Aim of the exercise
Return everything from "Ah, right. I" down to "VirtualDomain resource included." in the Pacemaker forum thread below, copied word for word.

Page text
++++++++++++++++++++
Project Home: http://www.clusterlabs.org
Getting started: http://www.clusterlabs.org/doc/Cluster_from_Scratch.pdf
Bugs: http://bugs.clusterlabs.org


bhaxo at sgi

Aug 12, 2012, 6:27 PM

Post #3 of 6 (440 views)
Permalink
Re: GFS2 with Pacemaker on RHEL6.3 restarts with reboot [In reply to]

On Fri, 2012-08-10 at 12:21 +1000, Andrew Beekhof wrote:
> On Thu, Aug 9, 2012 at 12:14 PM, Bob Haxo <bhaxo at sgi.com> wrote:
> > Greetings.
> >
> > I have followed the setup instructions of Clusters From Scratch :
> > Creating Active/Passive and Active/Active Clusters on Fedora, Edition 5,
> > including locating the new cman pages that do not seem to be linked into
> > the main document, for example,
> >
> > http://www.clusterlabs.org/doc/en-US/Pacemaker/1.1/html/Clusters_from_Scratch/ch08s02s02.html
>
> The 1.1 document was updated for corosync 2.x
> I kept the cman/plugin version around but moved it to:
>
> http://www.clusterlabs.org/doc/en-US/Pacemaker/1.1-plugin/html/Clusters_from_Scratch/index.html
>
> Look for "Version: 1.1-plugin" on the main docs page.

Andrew, much thanks for the response ... and much thanks here ... I had
not connected the dots regarding use of cman being an *earlier* version
of the docs (and software stack).

>
> >
> > The stack that I'm implementing includes RHEL6.3, drbd, dlm, gfs2,
> > Pacemaker (RHEL6.3 build), cman, kvm ... hopefully I didn't leave
> > anybody off the party list.
> >
> > I have these all working together to support "live" migration of the
> > virt client between the two phys hosts, so at that level, all is good.
> >
> > Questions: Is there a document that covers the fully covers such an
> > installation, meaning the extends the Cluster From Scratch (and replaces
> > the Apache example) to implementation of a HA virtual client? For
> > instance, should libvirtd be handled as a Pacemaker resource, or should
> > it be started as an system service at boot? What should be done with
> > "libvirt-guests"?
>
> These things I do not know sorry.
>
> > Should cman be started as a system service at boot?
>
> I prefer not to, but its just a personal preference.
> I run potentially broken versions of the cluster and have been hit
> hard before with processes running amok and putting machines into
> reboot cycles.

Ah, right. I too in my testing start cman and pacemaker manually. I
was thinking more of when moving from testing to production. I think
you have answered that.

>
> >
> > Problem: When the the non-VM-host is rebooted, then when Pacemaker
> > restarts the gfs2 filesystem gets restarted on the VM host, which causes
> > the stop and start of the VirtualDomain. The gfs2 filesystem also gets
> > restarted without of the VirtualDomain resource included.
++++++++++++++++++++
Given entries
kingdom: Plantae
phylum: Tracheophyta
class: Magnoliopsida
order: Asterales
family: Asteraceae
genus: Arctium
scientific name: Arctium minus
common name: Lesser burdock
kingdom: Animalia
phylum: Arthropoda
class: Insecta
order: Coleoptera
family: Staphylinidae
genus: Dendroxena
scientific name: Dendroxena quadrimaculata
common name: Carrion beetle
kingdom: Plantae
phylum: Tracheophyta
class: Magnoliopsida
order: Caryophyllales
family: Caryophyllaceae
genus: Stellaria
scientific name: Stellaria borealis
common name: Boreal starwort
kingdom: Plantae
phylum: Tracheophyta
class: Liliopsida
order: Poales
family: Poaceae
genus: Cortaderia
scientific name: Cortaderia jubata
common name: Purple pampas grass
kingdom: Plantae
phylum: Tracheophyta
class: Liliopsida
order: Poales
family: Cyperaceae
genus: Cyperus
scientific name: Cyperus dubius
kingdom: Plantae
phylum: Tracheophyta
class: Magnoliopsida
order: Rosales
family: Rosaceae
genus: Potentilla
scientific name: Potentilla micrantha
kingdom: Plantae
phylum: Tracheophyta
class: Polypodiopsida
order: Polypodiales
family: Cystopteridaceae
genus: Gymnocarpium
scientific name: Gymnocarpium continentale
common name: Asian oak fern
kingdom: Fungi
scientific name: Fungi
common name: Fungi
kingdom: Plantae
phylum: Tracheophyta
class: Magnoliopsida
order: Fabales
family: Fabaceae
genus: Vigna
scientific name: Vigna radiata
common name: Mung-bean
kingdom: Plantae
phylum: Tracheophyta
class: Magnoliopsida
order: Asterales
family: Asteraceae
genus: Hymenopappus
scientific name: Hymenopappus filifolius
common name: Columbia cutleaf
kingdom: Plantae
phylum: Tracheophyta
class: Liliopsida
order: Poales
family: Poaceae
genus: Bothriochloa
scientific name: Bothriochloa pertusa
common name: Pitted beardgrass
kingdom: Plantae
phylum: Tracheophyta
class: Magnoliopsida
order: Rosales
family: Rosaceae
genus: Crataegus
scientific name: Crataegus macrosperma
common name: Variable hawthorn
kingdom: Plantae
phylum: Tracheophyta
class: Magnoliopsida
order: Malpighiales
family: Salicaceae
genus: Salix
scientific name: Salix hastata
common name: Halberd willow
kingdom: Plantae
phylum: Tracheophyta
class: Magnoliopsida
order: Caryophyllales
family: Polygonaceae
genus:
++++++++++++++++++++
The answer
Ah, right. I too in my testing start cman and pacemaker manually. I
was thinking more of when moving from testing to production. I think
you have answered that.

>
> >
> > Problem: When the the non-VM-host is rebooted, then when Pacemaker
> > restarts the gfs2 filesystem gets restarted on the VM host, which causes
> > the stop and start of the VirtualDomain. The gfs2 filesystem also gets
> > restarted without of the VirtualDomain resource included.